8. Nair PNR, Sjögren U, Figdor D, Sundqvist G. Persisterende periapicale radiolucencies van wortelgevulde menselijke tanden, mislukte endodontische behandelingen en periapicale littekens. Oral Surg Oral Med Oral Pathol Oral Radiol Endod 1999;87:617-627.
9. Mortensen H, Winther JE, Birn H. Periapicale granulomen en cysten. Een onderzoek van 1.600 gevallen. Scand J Dent
10. Kizil Z, Energin K. Een evaluatie van radiografische en histopathologische bevindingen in periapicale laesies. J Marmara Univ Dent Fac 1990;1:16-23.
11. Morse DR, Patnik JW, Schacterle GR. Elektroforetische differentiatie van radiculaire cysten en granulomen. Oral Surg Oral Med Oral Pathol Oral Radiol Endod 1973;35:249-264.
12. Sahli CC. L’hydroxide de calcium dans le traitment endodontique des grandes lesions periapicales. Rev Fran D’Endodoncia 1998;7:45-51.
13. Souza V, Bernabe PFE, Holland R, Nery MJ, Mello W, Otoboni Filho JA. Tratamento não cirúrgico de dentes com lesões perirradiculares. Rev Bras Odont 1989;46:39-46.
14. Çaliskan MK, Sem BH. Endodontische behandeling van tanden met apicale parodontitis met calciumhydroxide: een langetermijnstudie. Endod Dent Traumatol 1996;12:215-221.

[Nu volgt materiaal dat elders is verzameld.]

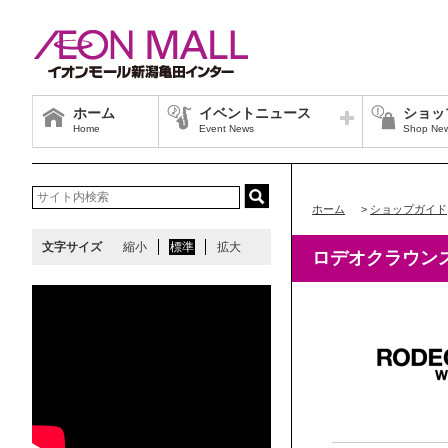
ホーム
イベントニュース
ショッ
Home
Event News
Shop Ne
ホーム
>
ショップガイド
文字サイズ
縮小
標準
拡大
ロデオクラウン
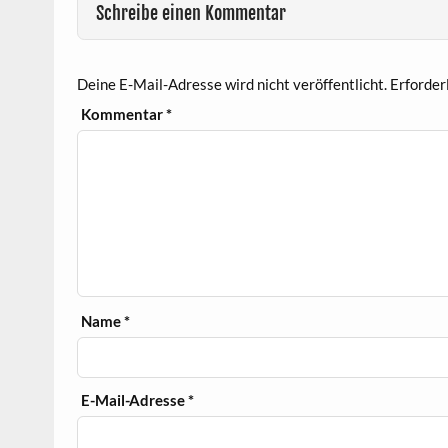
Schreibe einen Kommentar
Deine E-Mail-Adresse wird nicht veröffentlicht.
Erforder
Kommentar
*
Name
*
E-Mail-Adresse
*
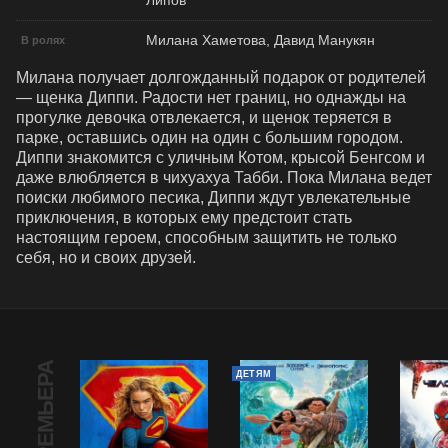
Липов
Милана Хаметова, Давид Манукян
В ролях
Милана получает долгожданный подарок от родителей 
— щенка Диппи. Радости нет границ, но однажды на 
прогулке девочка отвлекается, и щенок теряется в 
парке, оставшись один на один с большим городом. 
Диппи знакомится с уличным Котом, крысой Бенгсом и 
даже влюбляется в чихуахуа Табби. Пока Милана ведет 
поиски любимого песика, Диппи ждут увлекательные 
приключения, в которых ему предстоит стать 
настоящим героем, способным защитить не только 
себя, но и своих друзей.
ПРЕМЬЕРА
ДЕТЯМ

15. Siqueira Jr. JF, Lopes HP. Mechanismen van antimicrobiële activiteit van calciumhydroxide: een kritisch overzicht. Int Endod J 1999;32:361-369.
16. Çaliskan MK, Türkün M. Periapicale reparatie en apicale sluiting van een pulploze tand met behulp van calciumhydroxide. Oral Surg Oral Med Oral Pathol Oral Radiol Endod 1997;84:683-687.
17. Bender IB, Seltzer S, Soltanoff W. Endodontisch succes – een herwaardering van criteria. Oral Surg Oral Med Oral Pathol Oral Radiol Endod 1966;22:780-802.